> What this task involves: Copy the part of the listing that opens with the line containing "Is there a majority slice in this chart?" and closes with the line containing "PVR CP67 Mall, Mohali, PVR", both of those lines included, reproducing every line unchanged.

*** Input data ***

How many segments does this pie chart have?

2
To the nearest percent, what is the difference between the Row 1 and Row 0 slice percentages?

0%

*** End of Input data ***
*** Input data ***

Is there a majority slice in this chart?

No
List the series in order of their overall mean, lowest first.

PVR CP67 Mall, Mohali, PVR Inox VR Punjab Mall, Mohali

*** End of Input data ***

> Solution for this problem:
Is there a majority slice in this chart?

No
List the series in order of their overall mean, lowest first.

PVR CP67 Mall, Mohali, PVR Inox VR Punjab Mall, Mohali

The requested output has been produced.